Suppose the router’s egress interface is a high-capacity interface (like a gigabit ethernet port) but traffic is being throttled by some other device farther upstream. If this throttling device (DSL/cable modem, ONT, Wireless radio, etc) doesn’t have any notion of QoS, then it’s just going to do fifo and discard all packets that it has no room for on the wire (or which exceed a policing rate) regardless of priority. If the bottleneck DOES honor QoS - then you’re going to be okay anyway, but this is pretty rare in most Internet access circuits. QoS-enabled circuits are usually enterprise-class offerings, and are usually internal wan links - not Internet connections because the Internet itself is a “best effort” network to begin with.

In this scenario where the bottleneck is upstream from your router, the only recourse is for your router to intelligently rate limit and prioritize the traffic BEFORE it reaches the dumb fifo such that it will always be below the fifo’s threshold - i.e. you present traffic that the dumb fifo will never need to discard. This can only be done if the master queue’s bandwidth budget is 100% accurate, and matches (or falls beneath) the actual bottleneck bandwidth amount.
THAT requires 100% of traffic to go through the queues.

Again, I love this simple architecture - and it’s great in a no-fastpath-forwarding scenario. It’s also great if you choose to do throttling - e.g.: rate limit video streaming to some maximum, while fasttracking the rest - but true priority-based QoS cannot function properly if the bandwidth budget is inaccurate.

Here I am talking about FastTrack, and not FastPath. However, what you say is not completely accurate:

FastTrack skips all simple queues - so they are useless, yes
FastTrack skips all queue trees (HTB) with parent global, so they are useless, yes

However, FastTrack DOES NOT skip any queue trees with an interface as the parent.

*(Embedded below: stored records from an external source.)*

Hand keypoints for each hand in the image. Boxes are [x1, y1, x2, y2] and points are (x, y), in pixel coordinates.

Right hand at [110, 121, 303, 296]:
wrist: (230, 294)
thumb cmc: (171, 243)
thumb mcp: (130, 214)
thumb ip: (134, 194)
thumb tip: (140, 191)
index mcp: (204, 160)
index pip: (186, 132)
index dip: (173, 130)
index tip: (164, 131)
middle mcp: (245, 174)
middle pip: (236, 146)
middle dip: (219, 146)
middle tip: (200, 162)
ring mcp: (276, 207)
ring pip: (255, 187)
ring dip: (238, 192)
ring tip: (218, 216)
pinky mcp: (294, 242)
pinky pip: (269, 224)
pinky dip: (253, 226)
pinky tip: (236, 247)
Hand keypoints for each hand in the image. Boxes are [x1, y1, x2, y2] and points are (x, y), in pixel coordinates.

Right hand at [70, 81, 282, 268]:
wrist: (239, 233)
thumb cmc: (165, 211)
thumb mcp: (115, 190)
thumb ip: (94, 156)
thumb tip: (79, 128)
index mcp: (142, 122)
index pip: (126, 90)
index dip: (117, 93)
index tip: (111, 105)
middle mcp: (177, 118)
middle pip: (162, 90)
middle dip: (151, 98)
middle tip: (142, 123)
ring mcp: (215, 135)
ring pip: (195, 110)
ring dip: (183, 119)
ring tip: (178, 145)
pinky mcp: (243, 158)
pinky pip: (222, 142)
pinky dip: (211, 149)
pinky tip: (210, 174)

All FastTrack’ed packets are still queued by the queue tree, not the hardware queue. The only problem is everything has no-mark because FastTrack also skips any mangle rules that would mark the packets.

If you try it out, you see every FastTrack’ed packet indeed does get processed through this queue tree as a no-mark packet.

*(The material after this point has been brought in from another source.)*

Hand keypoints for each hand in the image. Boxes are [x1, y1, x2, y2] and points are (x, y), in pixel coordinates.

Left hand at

So with this solution, all traffic, including FastTrack traffic, is still queued and rate-limited, so the QoS functions properly.

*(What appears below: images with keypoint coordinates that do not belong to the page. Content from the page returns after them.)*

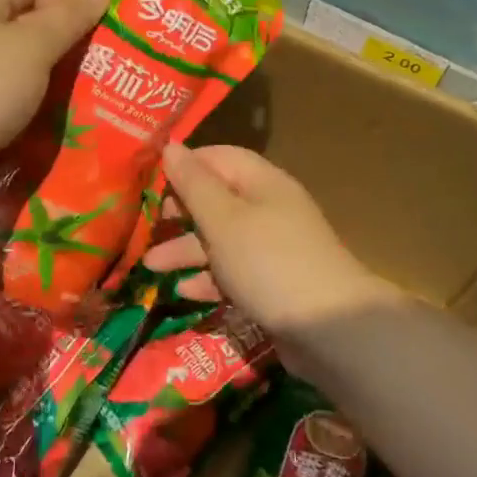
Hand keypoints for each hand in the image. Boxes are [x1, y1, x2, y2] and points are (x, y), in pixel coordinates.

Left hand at [0, 0, 108, 195]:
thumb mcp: (33, 46)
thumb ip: (69, 16)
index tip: (94, 27)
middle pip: (27, 17)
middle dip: (66, 37)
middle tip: (98, 62)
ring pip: (22, 58)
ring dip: (54, 73)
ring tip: (85, 92)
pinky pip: (10, 92)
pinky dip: (35, 100)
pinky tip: (56, 118)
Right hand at [144, 143, 388, 344]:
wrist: (330, 329)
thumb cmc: (269, 262)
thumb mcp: (223, 219)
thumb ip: (194, 184)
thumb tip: (170, 147)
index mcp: (262, 183)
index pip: (218, 158)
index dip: (184, 165)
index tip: (148, 179)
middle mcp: (268, 209)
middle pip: (216, 200)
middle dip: (179, 211)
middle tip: (147, 223)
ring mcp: (272, 249)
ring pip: (220, 240)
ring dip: (185, 250)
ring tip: (149, 266)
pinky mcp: (272, 285)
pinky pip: (232, 273)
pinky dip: (208, 279)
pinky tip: (182, 290)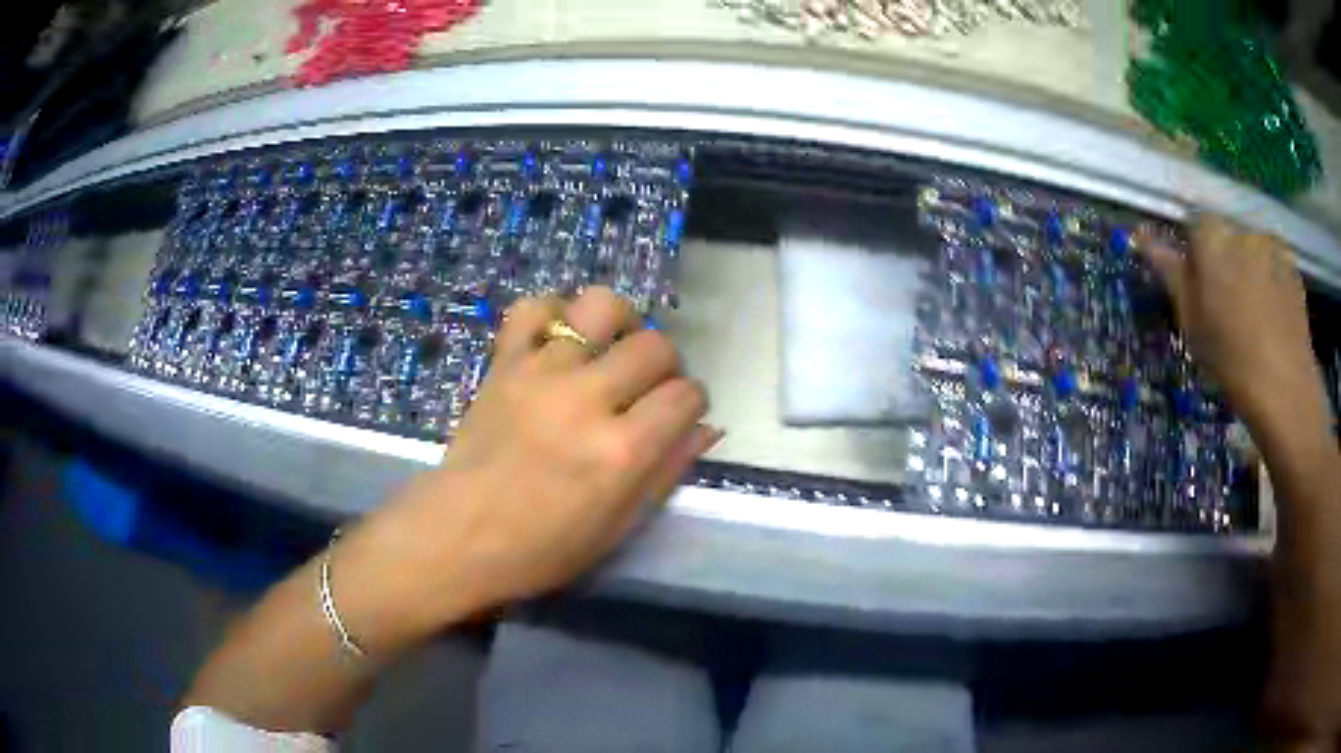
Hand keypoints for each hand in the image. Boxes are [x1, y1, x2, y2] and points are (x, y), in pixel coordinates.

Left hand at [358, 287, 720, 629]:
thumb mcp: (618, 527)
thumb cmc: (543, 547)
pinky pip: (534, 307)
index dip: (692, 404)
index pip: (686, 396)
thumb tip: (706, 427)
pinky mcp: (504, 362)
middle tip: (646, 389)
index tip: (678, 416)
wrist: (460, 534)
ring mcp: (541, 372)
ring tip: (611, 350)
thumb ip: (666, 471)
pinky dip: (554, 314)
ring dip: (620, 324)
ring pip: (602, 307)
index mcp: (621, 451)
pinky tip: (560, 340)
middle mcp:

Okay - that’s good to know. And given this, even traffic which skips the mangle table (fasttracked packets) will still hit the best effort queue because that queue is configured to match un-marked packets. Thus the parent queue’s budget stays accurate.
Brilliant. That clears things up for me.

Sorry my post was so long, but I felt that I needed to explain why the issue of traffic missing the queue was an issue for prioritization (especially for those reading along who’re learning how QoS works) - I wasn’t trying to imply that you don’t know what you’re doing.